Anche il contributo dell’arte è stato notevole. Chi non si è imbattuto in Amore e Psiche di Antonio Canova trasformata in Amore e Psicosi, nella Monna Lisa di Leonardo da Vinci con la mascherina o nell’Amuchina che unisce le due mani della Creazione di Adamo di Michelangelo Buonarroti?
Allo stesso modo il Museo degli Uffizi di Firenze ha ironizzato sui divieti dettati dal Covid19, caricando dei brevi video sull’applicazione Tik Tok, utilizzata principalmente dagli adolescenti.
Uno di questi ha come protagonista la Sacra Famiglia – conosciuta anche come Tondo Doni – di Michelangelo Buonarroti che dice “Quando sei in quarantena e non hai attrezzi per fare workout” mentre la Madonna esercita i bicipiti sollevando il Bambino a suon di musica techno.
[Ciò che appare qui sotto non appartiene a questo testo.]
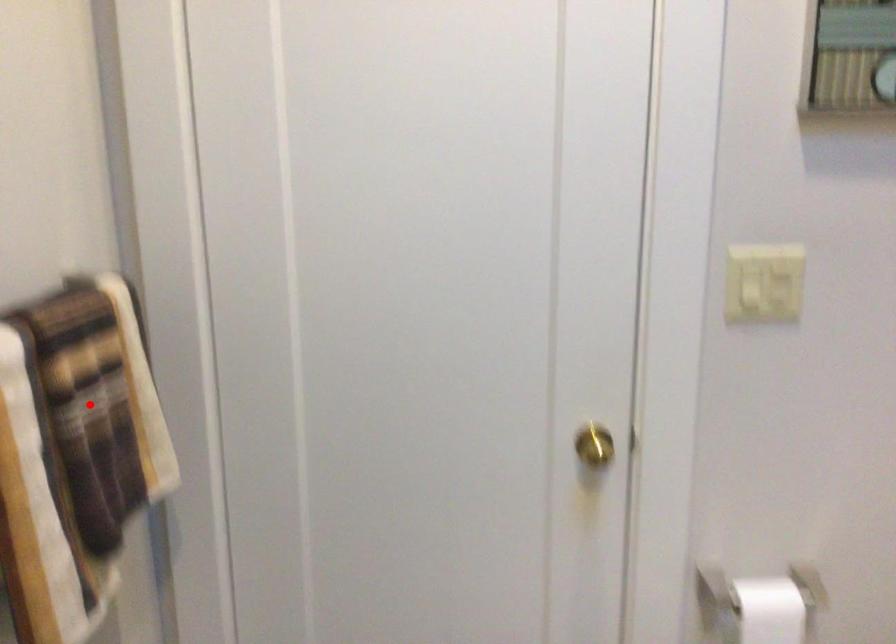
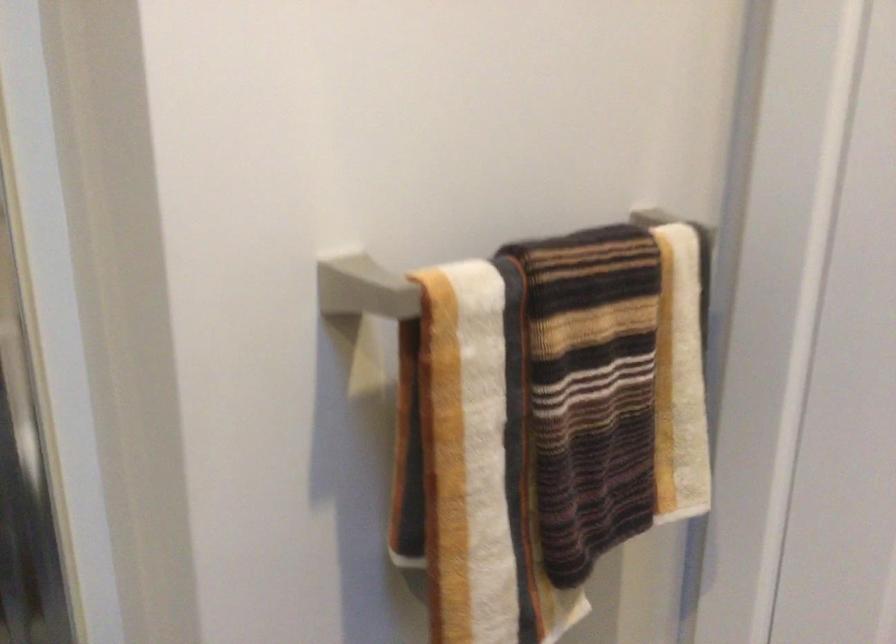
Where in the second image is the point corresponding to the highlighted location from the first image?

(590, 389)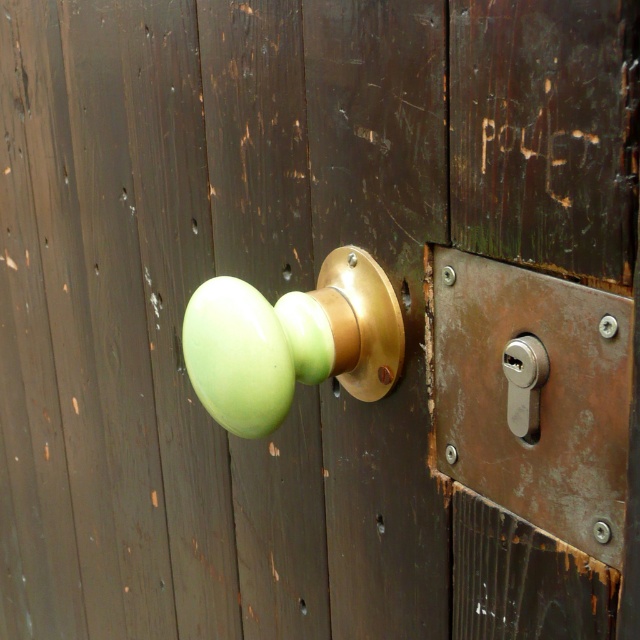
Locate an element on the screen. This screenshot has height=640, width=640. green matte door handle at center is located at coordinates (291, 340).

Does green matte door handle at center appear under satin silver lock at right?

No.

Does point (218, 355) come farther from viewer compared to point (532, 403)?

Yes.

Find the location of a particular element. green matte door handle at center is located at coordinates (291, 340).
«Serve ad avvicinare le opere a un pubblico diverso da quello cui si rivolge la critica ufficiale, ma anche a guardare le opere in modo diverso e scanzonato. In un momento difficile come questo, è importante, ogni tanto, concedersi un sorriso e un po’ di autoironia. E se è possibile farlo grazie alla grande arte, ancora meglio» ha spiegato il direttore del museo Eike Schmidt.
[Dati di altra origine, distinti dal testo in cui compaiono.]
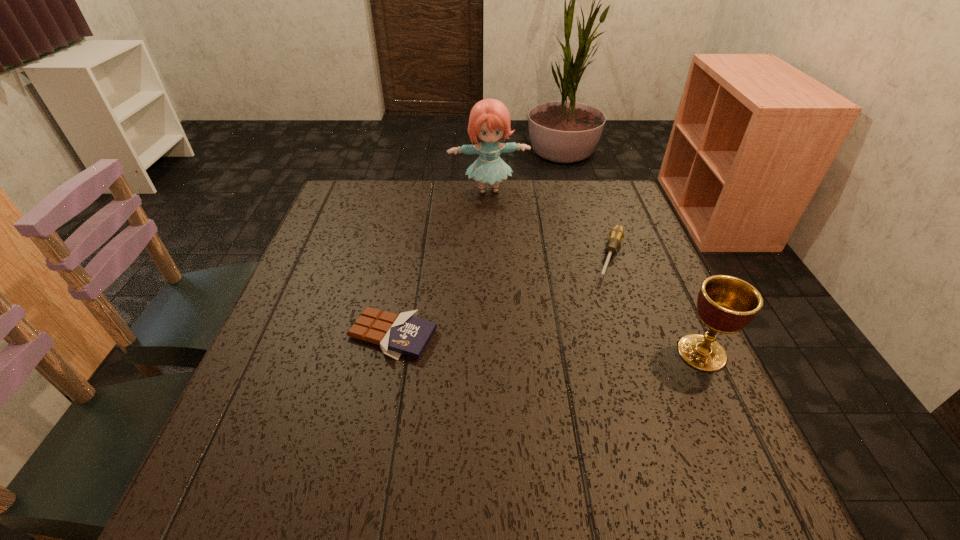
The height and width of the screenshot is (540, 960). Identify the location of vacant spot on the desktop that is between the shortest object and the rightmost object and is positioned at the tip of the second farthest object. click(580, 346).

This screenshot has width=960, height=540. I want to click on vacant space on the desktop that is between the shortest object and the third shortest object and is positioned on the front-facing side of the doll, so click(525, 342).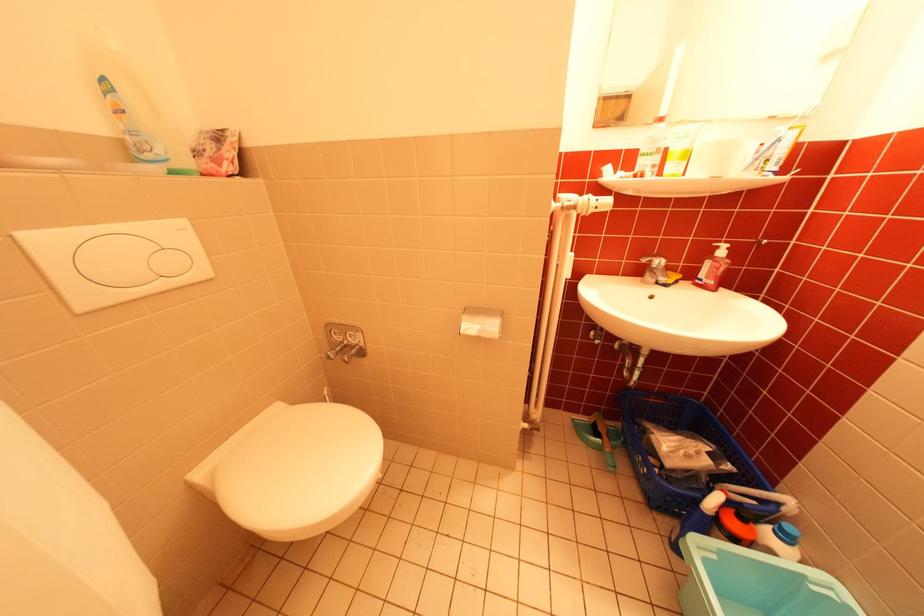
Utilizzare l’umorismo come strategia per fronteggiare quanto di spaventoso sta avvenendo intorno a noi, permette di moderare le emozioni negative, mantenendo una prospettiva realistica e maggiormente gestibile. Questo, è bene sottolinearlo, non vuol dire sminuire o dimenticare i problemi. Significa “autodistanziamento”, affermava lo psichiatra e filosofo Viktor Emil Frankl, fondatore dell’analisi esistenziale, metodo che ha evidenziato il nucleo profondamente umano e spirituale dell’individuo. Autodistanziamento inteso non come quello che ci viene imposto per evitare il contagio, ma come «la capacità di prendere le distanze nei confronti di se stesso e dei propri problemi» che incoraggia la resilienza, intesa come «forza di resistenza dello spirito identificata come la capacità di distanziarsi sia da se stesso che dall’ambiente tramite una modalità eroica, come può essere quella di mantenere la propria integrità spirituale nei campi di concentramento, o anche attraverso l’umorismo e l’autoironia» scriveva Frankl (Uno psicologo nei lager, Ed. 2009).
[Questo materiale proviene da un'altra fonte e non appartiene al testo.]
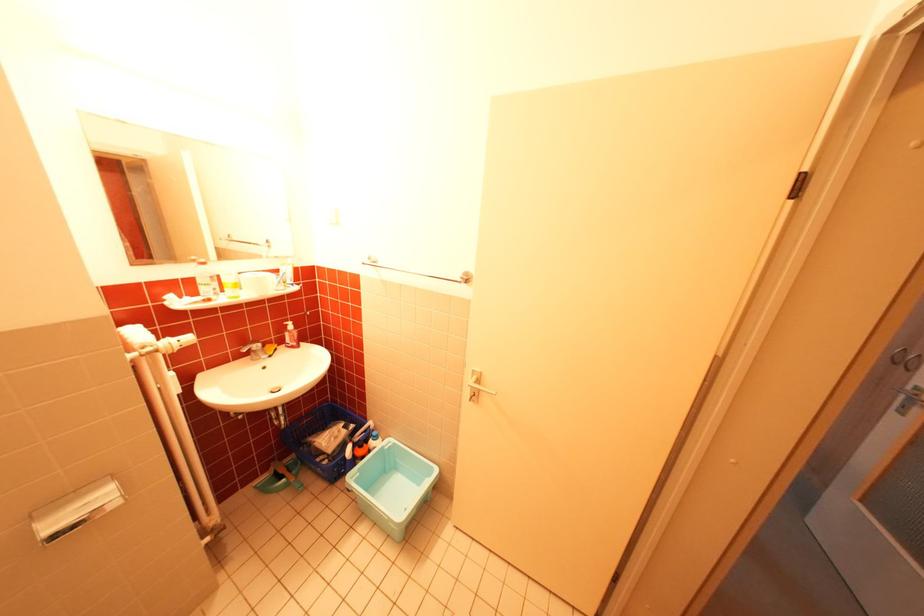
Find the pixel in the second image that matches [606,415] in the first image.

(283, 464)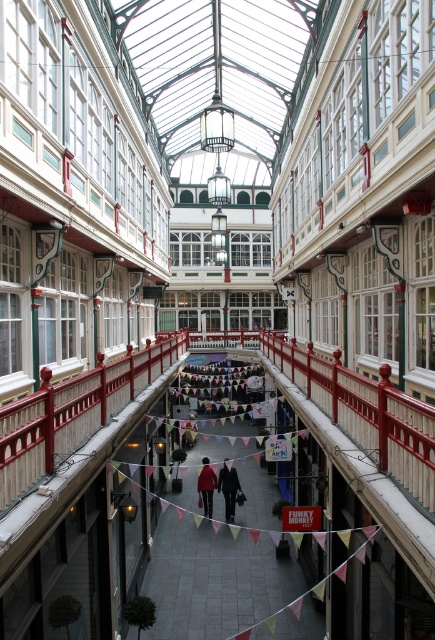
You are designing a new display stand for the atrium and need to choose between placing it next to the wooden railing at center or the red painted metal railing at center. Which railing has a wider space available for the display stand?

The wooden railing at center has a wider space available for the display stand since its width surpasses that of the red painted metal railing at center.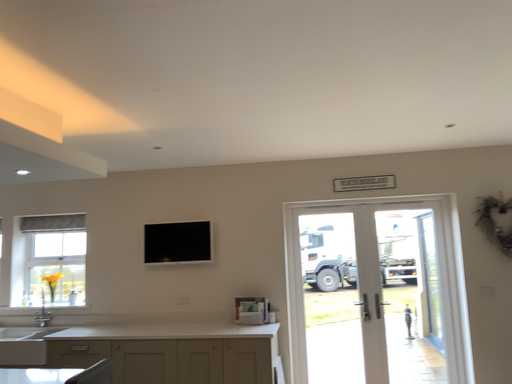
La relazione tra umorismo e resilienza è quindi a tutti gli effetti un fattore di protezione e sviluppo di quest’ultima. Ridere è un toccasana non solo a livello cognitivo per i motivi appena descritti, ma anche a livello fisiologico perché, secondo numerosi studi, stimola la produzione di endorfine, i neurotrasmettitori del piacere, che contrastano il cortisolo prodotto dall’ansia, riequilibrando il nostro sistema immunitario e determinando una forte sensazione di benessere. Sperando che di virale diventi solo la risata.